Reproduce the lines below verbatim, leaving the pictures out of your response.

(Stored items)

══════════

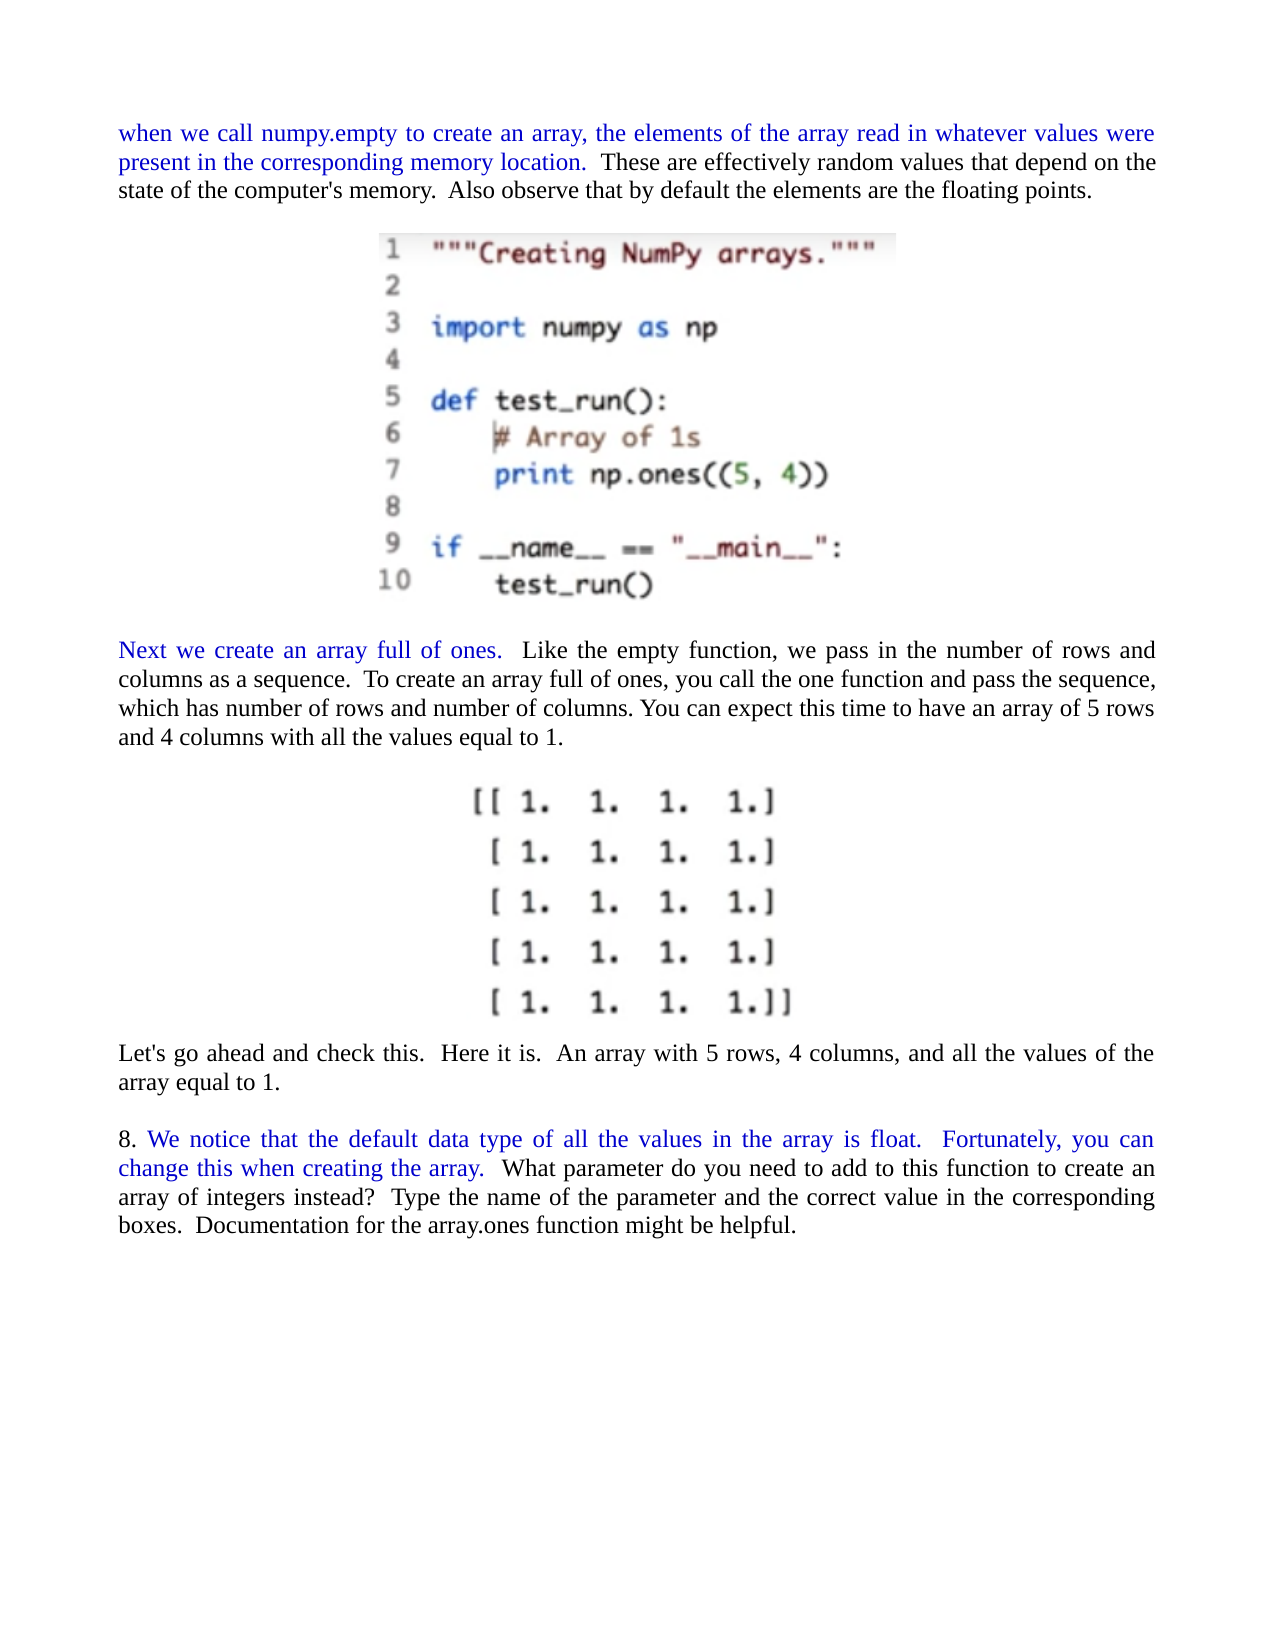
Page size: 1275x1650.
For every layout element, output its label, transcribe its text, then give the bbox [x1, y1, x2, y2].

picture [466, 779, 809, 1022]
picture [378, 233, 897, 602]
text when we call numpy.empty to create an array, the elements of the array read in whatever values were present in the corresponding memory location. These are effectively random values that depend on the state of the computer's memory. Also observe that by default the elements are the floating points. [118, 118, 1157, 204]
text Next we create an array full of ones. Like the empty function, we pass in the number of rows and columns as a sequence. To create an array full of ones, you call the one function and pass the sequence, which has number of rows and number of columns. You can expect this time to have an array of 5 rows and 4 columns with all the values equal to 1. [118, 636, 1157, 751]
text 8. We notice that the default data type of all the values in the array is float. Fortunately, you can change this when creating the array. What parameter do you need to add to this function to create an array of integers instead? Type the name of the parameter and the correct value in the corresponding boxes. Documentation for the array.ones function might be helpful. [118, 1124, 1157, 1239]
text Let's go ahead and check this. Here it is. An array with 5 rows, 4 columns, and all the values of the array equal to 1. [118, 1038, 1157, 1096]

══════════

▶ _FULL OUTPUT_:
Page size: 1275x1650.
For every layout element, output its label, transcribe its text, then give the bbox [x1, y1, x2, y2].

picture [466, 779, 809, 1022]
picture [378, 233, 897, 602]
text when we call numpy.empty to create an array, the elements of the array read in whatever values were present in the corresponding memory location. These are effectively random values that depend on the state of the computer's memory. Also observe that by default the elements are the floating points. [118, 118, 1157, 204]
text Next we create an array full of ones. Like the empty function, we pass in the number of rows and columns as a sequence. To create an array full of ones, you call the one function and pass the sequence, which has number of rows and number of columns. You can expect this time to have an array of 5 rows and 4 columns with all the values equal to 1. [118, 636, 1157, 751]
text 8. We notice that the default data type of all the values in the array is float. Fortunately, you can change this when creating the array. What parameter do you need to add to this function to create an array of integers instead? Type the name of the parameter and the correct value in the corresponding boxes. Documentation for the array.ones function might be helpful. [118, 1124, 1157, 1239]
text Let's go ahead and check this. Here it is. An array with 5 rows, 4 columns, and all the values of the array equal to 1. [118, 1038, 1157, 1096]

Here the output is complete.